Being a committed pedestrian means that I get to escape thinking about rising gas prices most of the time. When I travel outside of Pittsburgh, though, my concern rises right along with the rest of the country. Airfare is too pricey for this librarian these days, which means that as you read this I will be very economically taking the Greyhound out of town. Unlike my nearly 20-year old car, the bus is air-conditioned, and gives me nearly 8 hours of uninterrupted reading time. Below is a short list of what I will be listening to and reading to pass the time.

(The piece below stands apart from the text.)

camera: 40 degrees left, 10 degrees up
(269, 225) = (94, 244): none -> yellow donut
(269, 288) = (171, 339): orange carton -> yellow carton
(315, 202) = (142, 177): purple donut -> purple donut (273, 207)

  • When You Are Engulfed in Flames, by David Sedaris: I love pretty much everything that has ever come out of David Sedaris’s pen, and have been impatiently waiting to read this book for a while now. Fortunately, my hold and my trip coincided, and I’m anticipating that this book will be as hilarious as his past books have been. In a starred review Publishers Weekly said that Sedaris “triumphs in this sixth essay collection.” As a recent ex-smoker, I’m particularly looking forward to the essay “Smoking Section,” in which Sedaris chronicles his own experience of quitting smoking in Tokyo. If you haven’t read anything by Sedaris yet, check out the library’s holdings of his work here.

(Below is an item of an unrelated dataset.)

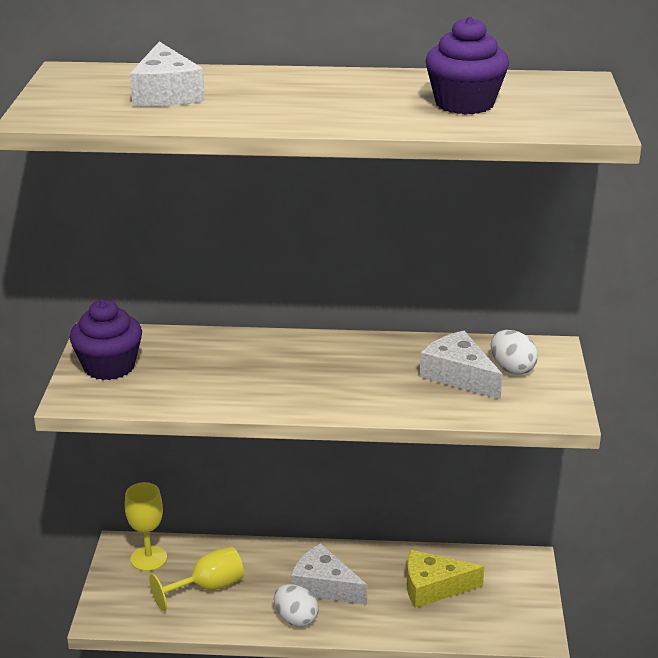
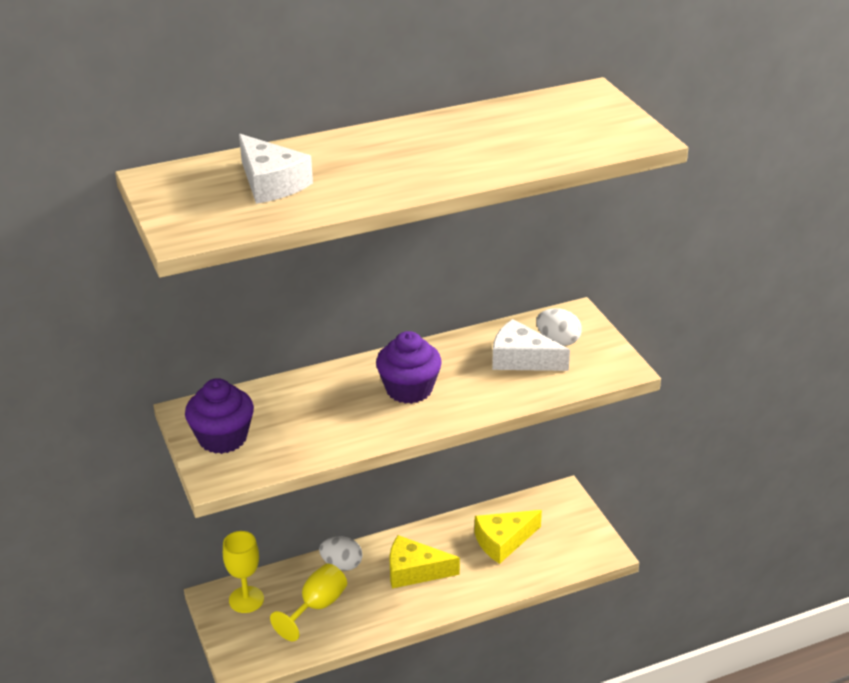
camera: 25 degrees left, 5 degrees up
(296, 619) = (409, 607): white egg -> white egg (342, 565)
(324, 586) = (414, 571): white cheese -> yellow cheese
(464, 103) = (526, 136): purple cupcake -> purple cupcake (409, 389)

  • Twilight Watch, by Sergei Lukyanenko: My fellow blogger Leigh Anne introduced me to Lukyanenko’s urban fantasy series, and by the time I was a few pages into the first book (Night Watch) I was hooked. Living undetected among humans are Others– vampires, shape-shifters, magicians, witches and all manner of supernatural beings– who have all chosen to either be Light or Dark. The Night Watch is made up of Light Others who police the Dark, and the Day Watch is made up of Dark Others who police the Light, all while trying to maintain the precarious balance between the two forces. Instead of a cliched good guys vs. bad guys plot, Lukyanenko manages to instill the characters with a complexity that goes beyond easy categorization. I read the first two books in the series (the aforementioned Night Watch and its sequel, Day Watch) over the course of a weekend, ignoring phone calls, hockey playoffs, and loved ones in favor of reading. It’s been a while since a book hooked me that completely; I’m hoping the third in the series is equally good.

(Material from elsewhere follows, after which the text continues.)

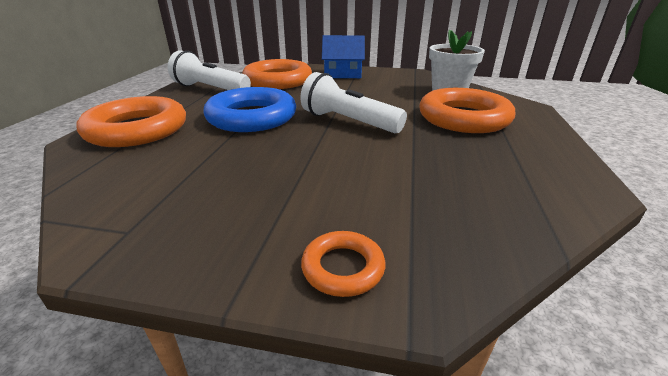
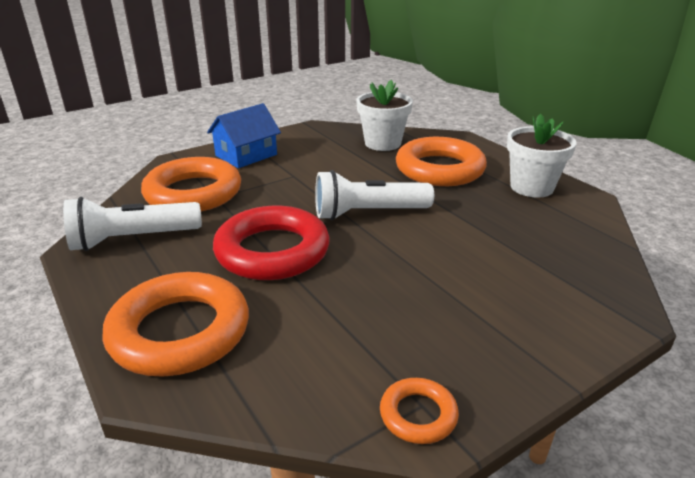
camera: 45 degrees left, 0 degrees up
(252, 117) = (272, 251): blue ring -> red ring
(343, 268) = (575, 323): orange ring -> orange ring (418, 415)
(534, 158) = (531, 187): none -> white flower pot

  • Once Upon a Time in the North, by Philip Pullman: Pullman is another writer that I am completely addicted to. I’ve read the His Dark Materials series a couple of times, and have also enjoyed Pullman’s other novels and critical work. Those familiar with The Golden Compass will already know the characters of Lee Scoresby and the armored bear Iorek Byrnison, who are the focus of this story. As two of Pullman’s most vivid characters, I’m looking forward to learning about how they met.
  • No Thanks: The ’70s Punk Rebellion: This box set has the usual suspects (The Ramones, New York Dolls, The Clash), but what I really like about this CD collection is that often-overlooked bands of the ’70s punk era– like Suicide, Magazine, and the Modern Lovers– are also featured. This set segues nicely from punk to post-punk, and with four CDs will give me good music to listen to for a good chunk of my trip.